The government clearly faced a daunting task as the third year of the war got underway. Lt. Col. Elias Greene, the Chief Quartermaster for the Department of Washington, hatched a plan. In early May 1863, he wrote to Gen. Samuel P. Heintzelman, commander of the Department. Greene viewed the population of dependent contrabands as a "dead weight on the Government." (Berlin et al. 298.) The Chief Quartermaster reminded Heitzelman that lands abandoned by "rebel owners" in Virginia were "now lying idle." (in Berlin et al. 298.) He observed:
On quite a number of these farms the houses are left standing--of these, there are enough to provide quarters for, from 500 to 750 field hands, with a very small outlay for additions and improvements. (in Berlin et al. 298.)
The Chief Quartermaster suggested:
The force of contrabands, males and females, now idle in this City. . . can be employed to very great advantage in cultivating the above lands, raising corn and millet, cutting Hay . . . for this Department. (in Berlin et al. 298.)
Greene felt that there would be "a decided advantage afforded to [the contrabands] of the salutary effects of good pure country air." (in Berlin et al. 298.) Moreover "a return to their previous healthy avocations as 'field hands' under much happier auspices than heretofore, . . . must prove beneficial to them, and will tend to prevent the increase of diseases now prevalent among them." (in Berlin et al. 298.)

Greene concluded:
The arrangement I propose will not only in my opinion conduce to the sanitary and moral improvements of the contrabands, but will save the Govt an immense amount of money. (in Berlin 298.)
Greene recommended that Nichols, who agreed with the plan, remain as Superintendent. The Chief Quartermaster also asked for a response to his proposal within 48 hours so that farming could start before the imminent end of the planting season.
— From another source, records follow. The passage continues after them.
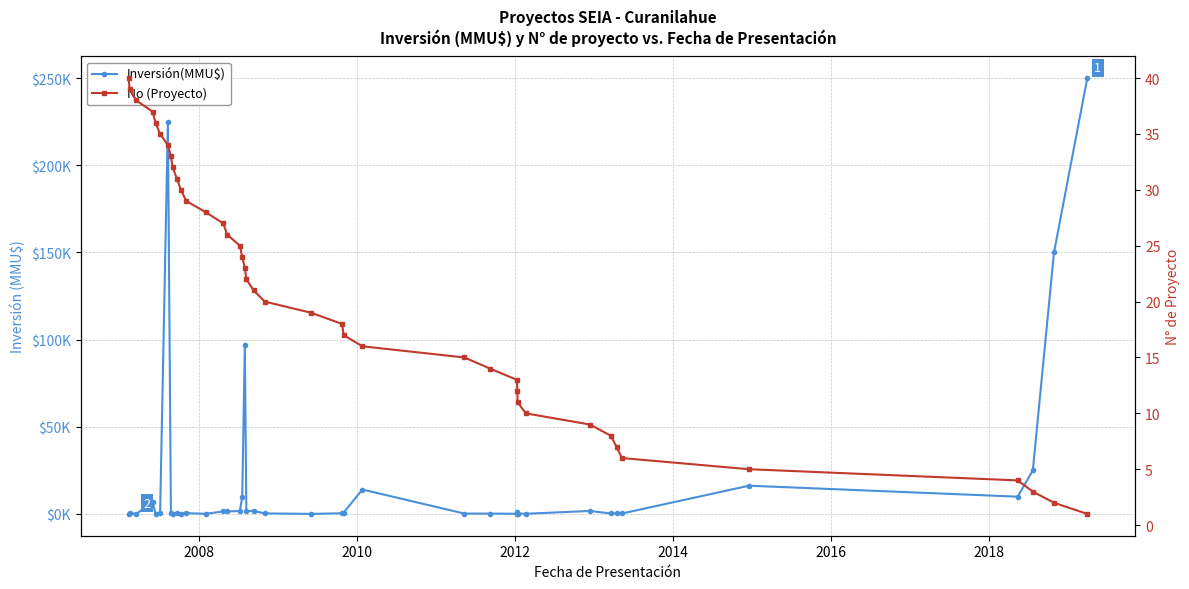

After their last crossing, which series has the higher values: Inversión(MMU$) or No (Proyecto)?

Inversión(MMU$)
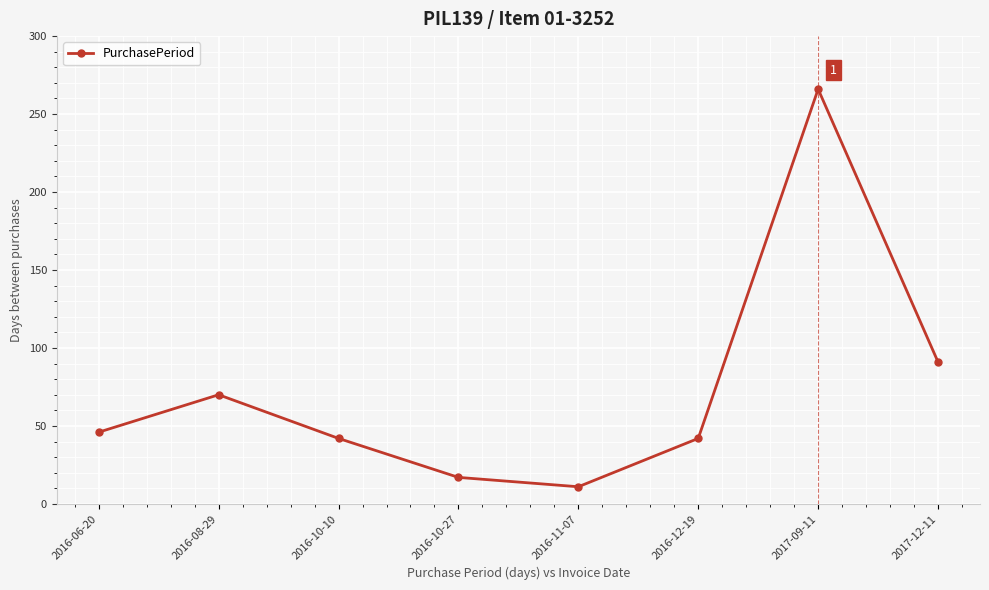

How many interior local peaks (higher than both neighbors) does the data have?

2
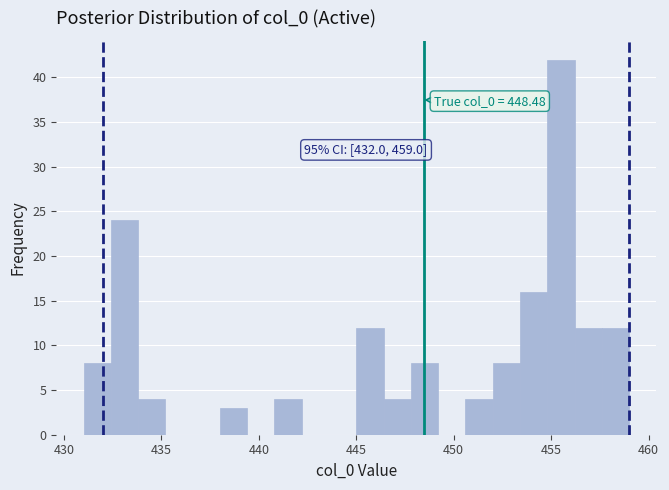

Around what value on the x-axis is the tallest bar? Give the approximate position of its centre, as read against the axis.

455.5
Heintzelman approved Greene's plan, and Quartermaster General Montgomery Meigs added his endorsement. On May 14, Secretary of War Edwin M. Stanton agreed to the proposed system of contraband camps in Virginia, and a week later, Heintzelman formally issued orders authorizing Greene to execute his plan by relocating dependent contrabands to abandoned secessionist lands in Virginia. (General Orders No. 28, May 22, 1863.) The social experiment across the Potomac would begin in earnest.

Up Next: Nichols establishes five camps throughout Arlington and Fairfax.

Sources
Ira Berlin et al., Freedom: A Documentary History of Emancipation, 1861-1867, Selected from the Holdings of the National Archives of the United States, Series I, Volume II, The Wartime Genesis of Free Labor: The Upper South (1993); John H. Eicher & David J. Eicher, Civil War High Commands (2001); Allen C. Guelzo, Lincoln's Emancipation Proclamation: The End of Slavery in America (2004); Robert Harrison, Washington During Civil War and Reconstruction: Race and Radicalism (2011); National Park Service, "Freedman's Village," Arlington House, The Robert E. Lee Memorial (website); National Park Service, Historic American Landscapes Survey: Theodore Roosevelt Island.